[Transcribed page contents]
↓

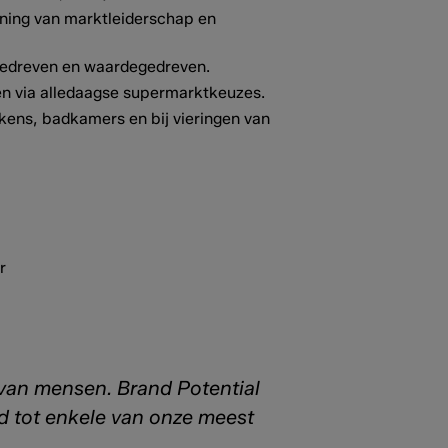
ning van marktleiderschap en
ngedreven en waardegedreven.
ren via alledaagse supermarktkeuzes.
kens, badkamers en bij vieringen van
 van mensen. Brand Potential
d tot enkele van onze meest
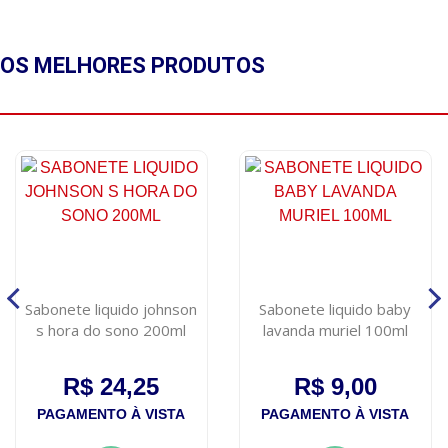
OS MELHORES
PRODUTOS
Sabonete liquido johnson
Sabonete liquido baby
s hora do sono 200ml
lavanda muriel 100ml
R$ 24,25
R$ 9,00
PAGAMENTO À VISTA
PAGAMENTO À VISTA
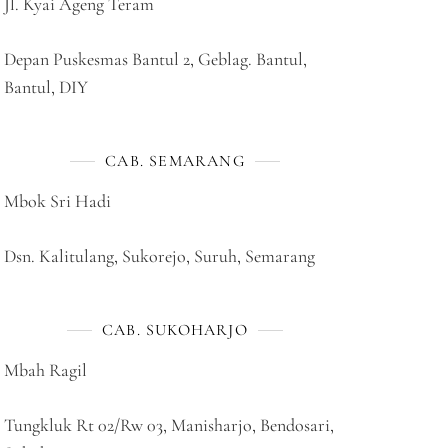
Jl. Kyai Ageng Teram
Depan Puskesmas Bantul 2, Geblag. Bantul,
Bantul, DIY
CAB. SEMARANG
Mbok Sri Hadi
Dsn. Kalitulang, Sukorejo, Suruh, Semarang
CAB. SUKOHARJO
Mbah Ragil
Tungkluk Rt 02/Rw 03, Manisharjo, Bendosari,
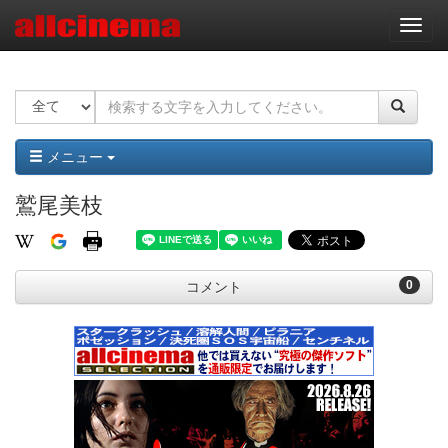
ナ
ビ
ゲ
ー
シ
ョ
ン
メニュー
鷲尾美枝
0
コメント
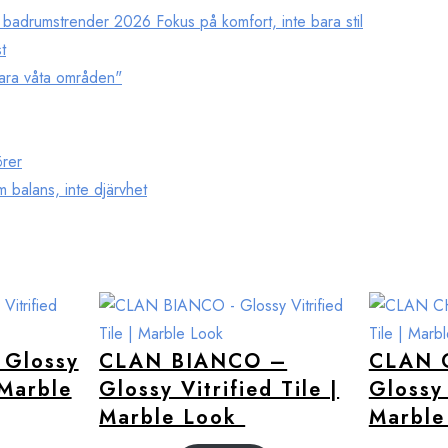
drumstrender 2026 Fokus på komfort, inte bara stil
t
ara våta områden"
örer
m balans, inte djärvhet
Glossy
CLAN BIANCO –
CLAN 
 Marble
Glossy Vitrified Tile |
Glossy 
Marble Look
Marbl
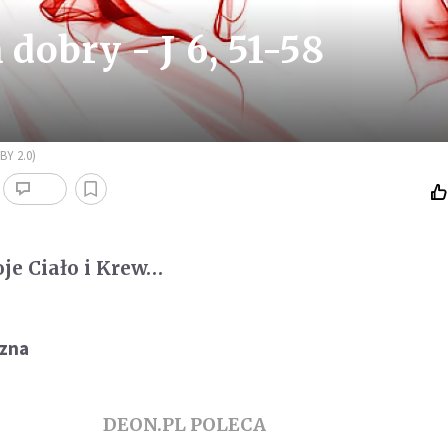
dobry - J 6, 51-58
BY 2.0)
je Ciało i Krew…
zna
DEON.PL POLECA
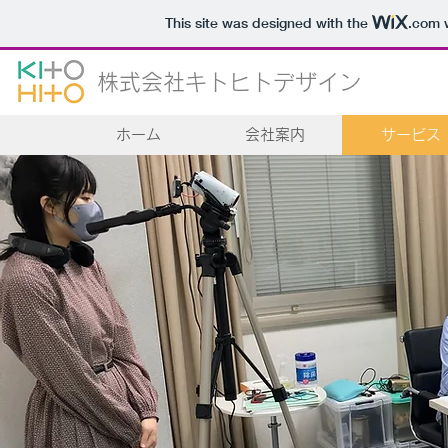
This site was designed with the
.com
w
株式会社キトヒトデザイン
ホーム
会社案内
サービス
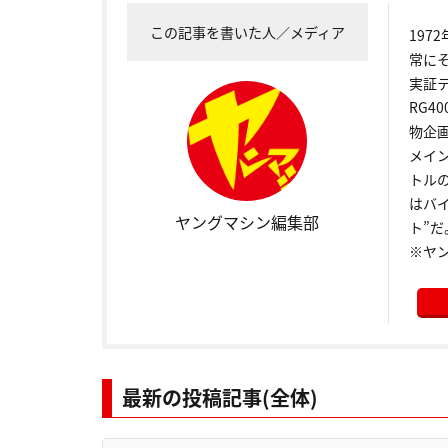
この記事を書いた人／メディア
19
常に
実証
RG4
物企
メイ
トル
はバ
ヤングマシン編集部
ト”だ
※ヤ
最新の投稿記事(全体)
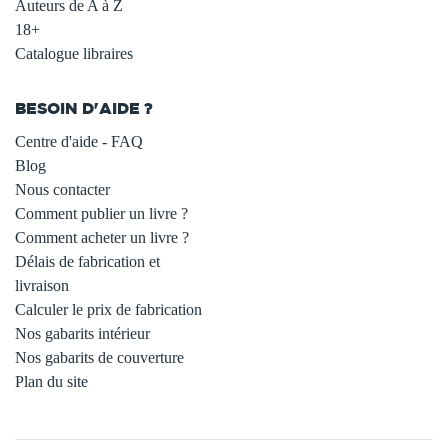
Auteurs de A à Z
18+
Catalogue libraires
BESOIN D'AIDE ?
Centre d'aide - FAQ
Blog
Nous contacter
Comment publier un livre ?
Comment acheter un livre ?
Délais de fabrication et
livraison
Calculer le prix de fabrication
Nos gabarits intérieur
Nos gabarits de couverture
Plan du site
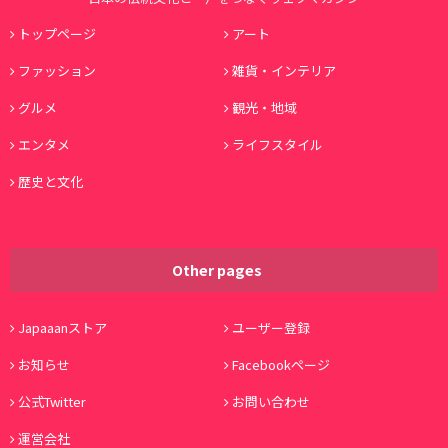
トップページ
アート
ファッション
雑貨・インテリア
グルメ
観光・地域
エンタメ
ライフスタイル
歴史と文化
Other pages
Japaaanストア
ユーザー登録
お知らせ
Facebookページ
公式Twitter
お問い合わせ
運営会社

↑

Reproduce all of the lines above word for word, leaving out the pictures.

ning van marktleiderschap en
ngedreven en waardegedreven.
ren via alledaagse supermarktkeuzes.
kens, badkamers en bij vieringen van
 van mensen. Brand Potential
d tot enkele van onze meest
OS MELHORES
PRODUTOS
Sabonete liquido johnson
Sabonete liquido baby
s hora do sono 200ml
lavanda muriel 100ml
R$ 24,25
R$ 9,00
PAGAMENTO À VISTA
PAGAMENTO À VISTA
Jl. Kyai Ageng Teram
Depan Puskesmas Bantul 2, Geblag. Bantul,
Bantul, DIY
CAB. SEMARANG
Mbok Sri Hadi
Dsn. Kalitulang, Sukorejo, Suruh, Semarang
CAB. SUKOHARJO
Mbah Ragil
Tungkluk Rt 02/Rw 03, Manisharjo, Bendosari,
ナ
ビ
ゲ
ー
シ
ョ
ン
メニュー
鷲尾美枝
0
コメント
drumstrender 2026 Fokus på komfort, inte bara stil
t
ara våta områden"
örer
m balans, inte djärvhet
Glossy
CLAN BIANCO –
CLAN 
 Marble
Glossy Vitrified Tile |
Glossy 
Marble Look
Marbl
dobry - J 6, 51-58
BY 2.0)
je Ciało i Krew…
zna
DEON.PL POLECA
This site was designed with the
.com
w
株式会社キトヒトデザイン
ホーム
会社案内
サービス
この記事を書いた人／メディア
19
常に
実証
RG4
物企
メイ
トル
はバ
ヤングマシン編集部
ト”だ
※ヤ
最新の投稿記事(全体)
Auteurs de A à Z
18+
Catalogue libraires
BESOIN D'AIDE ?
Centre d'aide - FAQ
Blog
Nous contacter
Comment publier un livre ?
Comment acheter un livre ?
Délais de fabrication et
livraison
Calculer le prix de fabrication
Nos gabarits intérieur
Nos gabarits de couverture
Plan du site
トップページ
アート
ファッション
雑貨・インテリア
グルメ
観光・地域
エンタメ
ライフスタイル
歴史と文化
Other pages
Japaaanストア
ユーザー登録
お知らせ
Facebookページ
公式Twitter
お問い合わせ
運営会社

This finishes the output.